Challenges of IoT-Enabled Devices in Operational Technology (OT) Environments

Introduction

The advent of OT is revolutionizing how industries operate with the help of IoT. Devices for IoT, launched by OEMs, have started shipping critical operation data directly to their suppliers’ cloud platforms. This provides for more integration and automation with improved operational efficiency and maintenance, but at the same time poses serious threats to the existing security mechanisms such as that of the Purdue Model.

How IoT Bypasses the Purdue Model

Purdue Enterprise Reference Architecture has been at the very heart of OT network demarcation for the past several decades. It outlines the environment of industrial control systems in a pyramid-style structure with demarcations between operational technology and information technology. However, the following challenges are posed by IoT-enabled devices for this model:

1. Direct Communication with the Cloud: IoT devices directly communicate with the Level 1 (control centers) or Level 2 (managerial centers) and send the data straight to the cloud without passing through the intermediate layers of Purdue, meaning that levels of segmentation are weakened.

2. Cut-off Data Streams: These devices are usually placed and used outside of the regulated OT networks, meaning a great number of data streams are left unmonitored, paving the way for exploitation.

3. Vendor-Specific Configurations: The deep integration of proprietary hardware and software often requires OEMs to provide unsupported communication standards that add a further layer of integration difficulty with existing OT environments.

Challenges Introduced by IoT in OT

IoT devices operating within OT settings disrupt the environment in the following ways:

1. Wider Attack Surface: The incorporation of IoT devices means that even the most protected OT systems can and will face cyberattacks since they are often the weakest link in the trust chain.

2. Limited Camera Visibility: Most organizations are unable to keep track of their IoT devices and therefore monitor and quantify them, creating inefficiencies within their security measures.

3. Weak Encryption: Direct transfer of data without any encryption, or even weakly encrypted data through OEM clouds, breaches security systems.

4. Compliance Violations: The installation of IoT bypasses violates various security mandates such as the NIST CSF and IEC 62443 because there are no standard limits set.

5. Patch Management Difficulties: Lack of robust update mechanisms effectively mean that IoT devices will remain easy targets for existing exploits.

What Can Be Done

Through a robust triad of policies, technologies, and cooperation strategies, organizations can fix these issues:

Improved Micro-Segmentation: Restrict data flows to IoT devices to optimize the use of software-defined networking.

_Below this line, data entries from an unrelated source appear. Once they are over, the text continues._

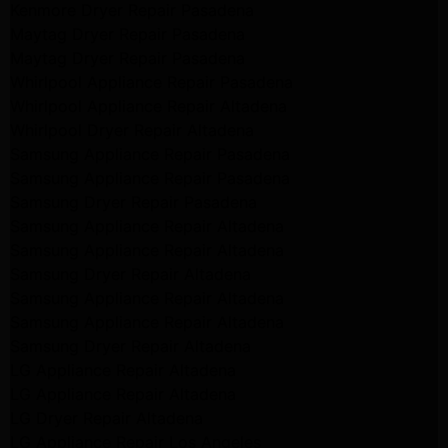
Kenmore Dryer Repair Pasadena
Maytag Dryer Repair Pasadena
Maytag Dryer Repair Pasadena
Whirlpool Appliance Repair Pasadena
Whirlpool Appliance Repair Altadena
Whirlpool Dryer Repair Altadena
Samsung Appliance Repair Pasadena
Samsung Appliance Repair Pasadena
Samsung Dryer Repair Pasadena
Samsung Appliance Repair Altadena
Samsung Appliance Repair Altadena
Samsung Dryer Repair Altadena
Samsung Appliance Repair Altadena
Samsung Appliance Repair Altadena
Samsung Dryer Repair Altadena
LG Appliance Repair Altadena
LG Appliance Repair Altadena
LG Dryer Repair Altadena
LG Appliance Repair Los Angeles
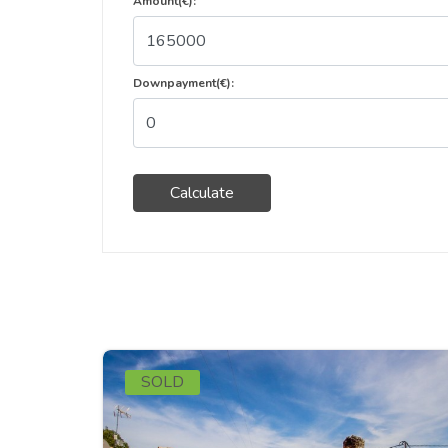
Amount(€):
Downpayment(€):
Calculate
SOLD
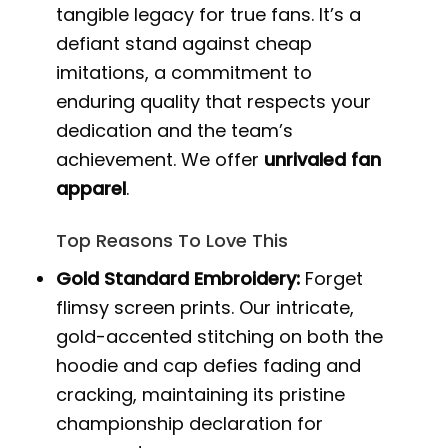
tangible legacy for true fans. It’s a
defiant stand against cheap
imitations, a commitment to
enduring quality that respects your
dedication and the team’s
achievement. We offer
unrivaled fan
apparel
.
Top Reasons To Love This
Gold Standard Embroidery:
Forget
flimsy screen prints. Our intricate,
gold-accented stitching on both the
hoodie and cap defies fading and
cracking, maintaining its pristine
championship declaration for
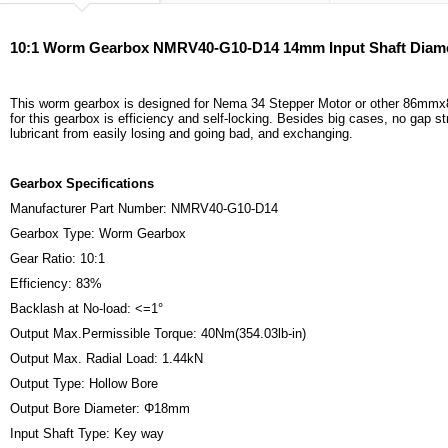
10:1 Worm Gearbox NMRV40-G10-D14 14mm Input Shaft Diam
This worm gearbox is designed for Nema 34 Stepper Motor or other 86mmx86
for this gearbox is efficiency and self-locking. Besides big cases, no gap s
lubricant from easily losing and going bad, and exchanging.
Gearbox Specifications
Manufacturer Part Number: NMRV40-G10-D14
Gearbox Type: Worm Gearbox
Gear Ratio: 10:1
Efficiency: 83%
Backlash at No-load: <=1°
Output Max.Permissible Torque: 40Nm(354.03lb-in)
Output Max. Radial Load: 1.44kN
Output Type: Hollow Bore
Output Bore Diameter: Φ18mm
Input Shaft Type: Key way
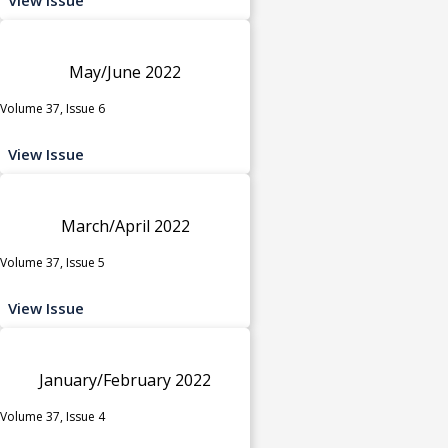
May/June 2022
Volume 37, Issue 6
View Issue
March/April 2022
Volume 37, Issue 5
View Issue
January/February 2022
Volume 37, Issue 4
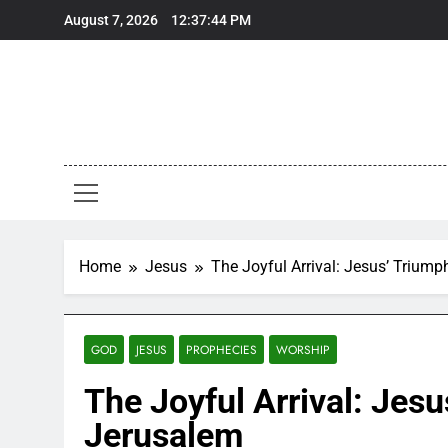
Skip
August 7, 2026
12:37:45 PM
to
content
Home
Jesus
The Joyful Arrival: Jesus’ Triump
GOD
JESUS
PROPHECIES
WORSHIP
The Joyful Arrival: Jesu
Jerusalem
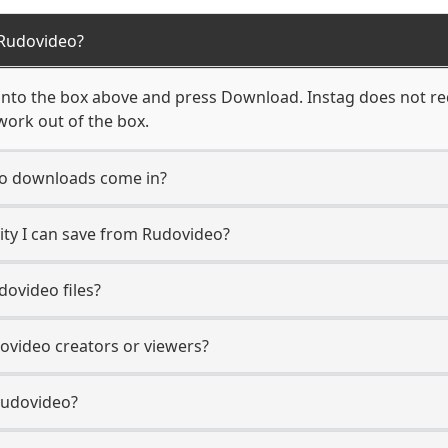
Rudovideo?
nto the box above and press Download. Instag does not req
work out of the box.
o downloads come in?
ty I can save from Rudovideo?
ovideo files?
dovideo creators or viewers?
Rudovideo?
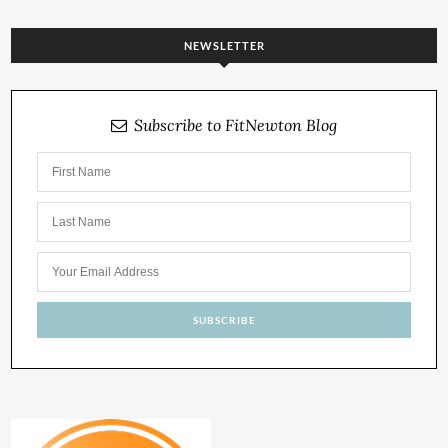
NEWSLETTER
Subscribe to FitNewton Blog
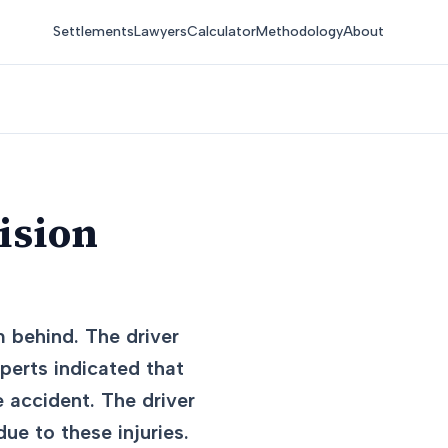
Settlements
Lawyers
Calculator
Methodology
About
ision
m behind. The driver
perts indicated that
e accident. The driver
ue to these injuries.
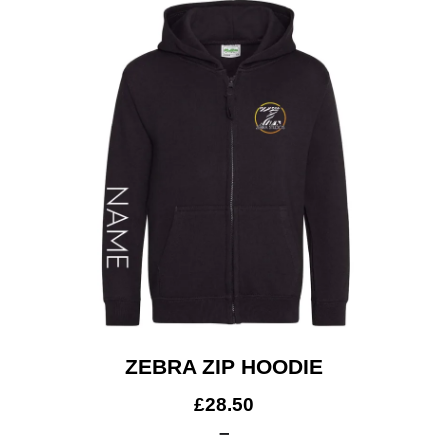
Get A Club
Shop
ZEBRA ZIP HOODIE
£
28.50
–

2. Focus on IoT Device Management: Establish asset management and vulnerability scanning applications for ongoing surveillance of IoT devices in a set timeframe.

3. Install Secure Devices: Use IoT security gateways as mediators of communication between OT devices located in factories and clouds to which data is channeled through the IoT gateways.

4. Set Policies within Organizations: In the process of establishing appropriate policies within organizations, put in place and enforce the use of strong encryption protocols.

5. Working with OEMs: Work more closely with OEMs on how device firmware is developed in order to ensure that all security requirements are adhered to and all laws are followed.

Future Strategies

To reduce exposure in the OT space and utilise the advantages that come with lot, users need to take the following steps:

1. Do away with Trust Assumptions: Replace the assumption of implicit trust with zero trust where such a model is never trusted but always verified, more so in loT-enabled communications.

2. Ensure Compliance with Certain Frameworks: Ensure that initiatives to integrate loT within the company targets the sandboxes framed by cybersecurity strategies such as NIST CSF, IEC 62443, MITRE ATT&CK for ICS to mention but a few.

3. Engage in Active Surveillance and Information Gathering: Tap into OT based SOC functionalities enabling active engagement in surveillance presence of lot devices deployed and respond appropriately to questionable unusual activities.

4. Conduct Thorough Training: Conduct thorough training aimed at familiarising personnel with loT deployment, its likely vulnerabilities and correct ways of handling the technology safely.

Summation

The increased reliance of businesses on loT-enabled devices can be considered rewarding, but often needs some other core reworking to happen. Organizations that understand and address the challenges that arise out of loT and embed effective security measures and collaborate with OEMs will optimize their operational technology as well as unlock the loT opportunities wider than before.